Tematicamente relevante, mas executada de maneira problemática, às vezes sem foco ou até mesmo propósito, a trilogia se beneficiou especialmente do fato da sua primeira parte ter virado objeto de culto com o passar dos anos, em especial pelos transtornos pelos quais a produção passou. Ninguém queria lançar “A casa dos mil corpos” e o filme passou de estúdio em estúdio, sofrendo cortes que o deixaram completamente mutilado e sem sentido – mais do que já era estando completo, diga-se. Mas isso ajudou a criar uma aura de filme maldito sobre ele e deu holofotes a Rob Zombie como cineasta. Ou seja, nem que seja por simples curiosidade, as pessoas começaram a assisti-lo.

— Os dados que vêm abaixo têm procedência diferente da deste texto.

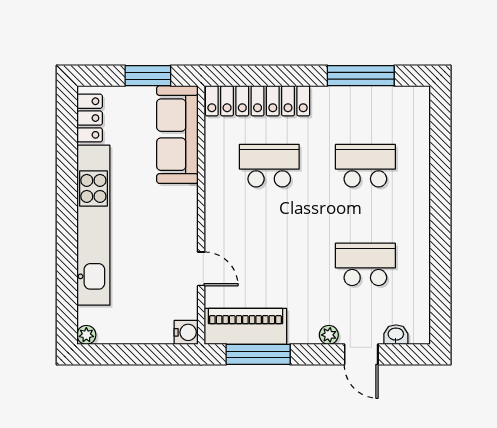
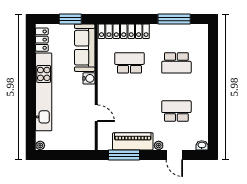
school desk: (365, 166) -> (176, 63), turned 180
piano: (245, 326) -> (133, 141), moved
water cooler: (186, 332) -> (89, 78), moved
washbasin: (396, 335) -> (202, 145), moved

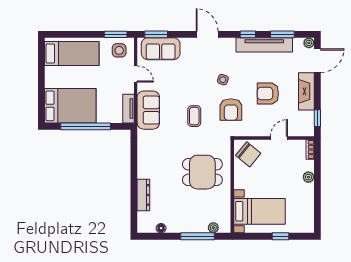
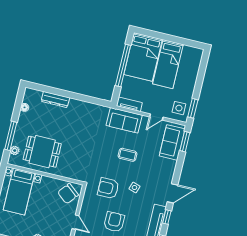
door: (207, 34) -> (172, 193), moved
bed: (72, 53) -> (168, 64), moved
coffee table: (194, 116) -> (127, 155), moved
dining table: (202, 172) -> (42, 152), moved, turned 90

Pelo menos, anos depois, Zombie fez “Rejeitados pelo Diabo”, o ponto alto da trilogia, um filmaço, bem mais coeso e equilibrado enquanto experiência cinematográfica, como se o vento na cara proporcionado pelo formato road movie fizesse passar o efeito da bad trip de “A casa dos mil corpos”. Com isso, a camada sobrenatural, alucinógena e confusa deixa de existir, mas o que se vê é ainda “pior”: um culto a Maquiavel, com a percepção de que a natureza humana é má, cruel, e que ela é mais do que suficiente para causar terror, reforçada pela aleatoriedade das ações dos psicopatas, em especial no último filme, “Os três infernais”, cuja única razão para existir é revisitar esse universo doentio, já que o desfecho anterior havia sido perfeito e, aqui, nada digno de nota foi acrescentado. Uma pena.

ONDE ASSISTIR

  • A casa dos mil corpos – disponível para streaming na Darkflix, ou para aluguel na Apple TV e Microsoft Store.
  • Rejeitados pelo diabo – disponível para aluguel no YouTube, Apple TV e Microsoft Store.
  • Os três infernais – disponível para streaming no Globoplay, Canais MGM+ na Apple TV e Amazon, ou para aluguel no Claro Video e Amazon.